FLS2N di SMPN 6 Ciamis Beririsan dengan Ujian Akhir
Pelaksanaan kegiatan FLS2N dan FTBI tahun ini bertepatan dengan jadwal ujian akhir kelas 9.
Hal ini menimbulkan pertanyaan dari sebagian pihak mengenai efektivitas pemilihan waktu dan lokasi kegiatan.
Dinas Pendidikan: Sudah Dikomunikasikan, Kelas 9 Tidak Terlibat
Kasi Pembinaan Karakter dan Peserta Didik Dinas Pendidikan Ciamis, Rubi Julianto, menyampaikan bahwa kegiatan telah dikoordinasikan sebelumnya dengan para kepala sekolah.

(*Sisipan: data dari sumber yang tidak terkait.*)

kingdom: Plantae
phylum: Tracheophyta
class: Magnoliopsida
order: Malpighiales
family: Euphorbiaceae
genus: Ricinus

Menurutnya, kegiatan ini hanya melibatkan siswa kelas 7 dan 8, sedangkan siswa kelas 9 tidak dilibatkan agar dapat fokus menjalani ujian.
“Ujian berlangsung antara tanggal 5–14 Mei. Kegiatan ini dipilih pada tanggal 8 karena waktunya tidak bersamaan langsung dengan puncak ujian. SMPN 6 juga dipilih karena jumlah siswa kelas 9-nya relatif sedikit dan ruangan sekolah mencukupi,” kata dia.

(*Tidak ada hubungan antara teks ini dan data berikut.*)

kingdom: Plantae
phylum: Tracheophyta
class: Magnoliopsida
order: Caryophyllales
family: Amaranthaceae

Ia juga menambahkan bahwa tempat pelaksanaan ujian dan lomba telah dipisahkan untuk mencegah gangguan.
“Iya betul kelas 9 sedang ujian saat ada kegiatan itu,” ucapnya.
Kepala Sekolah SMPN 6: Ujian dan Lomba Berjalan Bersamaan, Tapi Terpisah Ruangan
Kepala SMPN 6 Ciamis, N. Eroh Rohmawati, membenarkan bahwa pada hari yang sama, sekolah sedang melaksanakan ujian akhir untuk sekitar 65 siswa kelas 9.
Ia menjelaskan bahwa pihak sekolah telah menyampaikan kepada Dinas Pendidikan mengenai adanya ujian, namun tetap melaksanakan kegiatan lomba sesuai permintaan dinas.
“Kami tidak bisa menolak karena ini kegiatan dari dinas. Tapi kami pastikan ruangan cukup dan kegiatan ujian tidak terganggu,” kata dia.
Menurutnya, jumlah siswa SMPN 6 yang relatif sedikit, yakni sekitar 120 orang, disebut sebagai faktor yang memudahkan pengaturan pembagian ruangan antara kegiatan lomba dan ujian.
Penyelenggaraan Tetap Berjalan
Meski berlangsung di tengah ujian kelas 9, kegiatan FLS2N dan FTBI tetap digelar sesuai rencana.
Pelajar dari berbagai sekolah menunjukkan kreativitas dan kemampuan mereka dalam bidang seni dan bahasa daerah.
Pihak sekolah dan dinas menyatakan bahwa teknis pelaksanaan telah disiapkan agar tidak mengganggu jalannya ujian, dengan pembagian ruangan yang disesuaikan.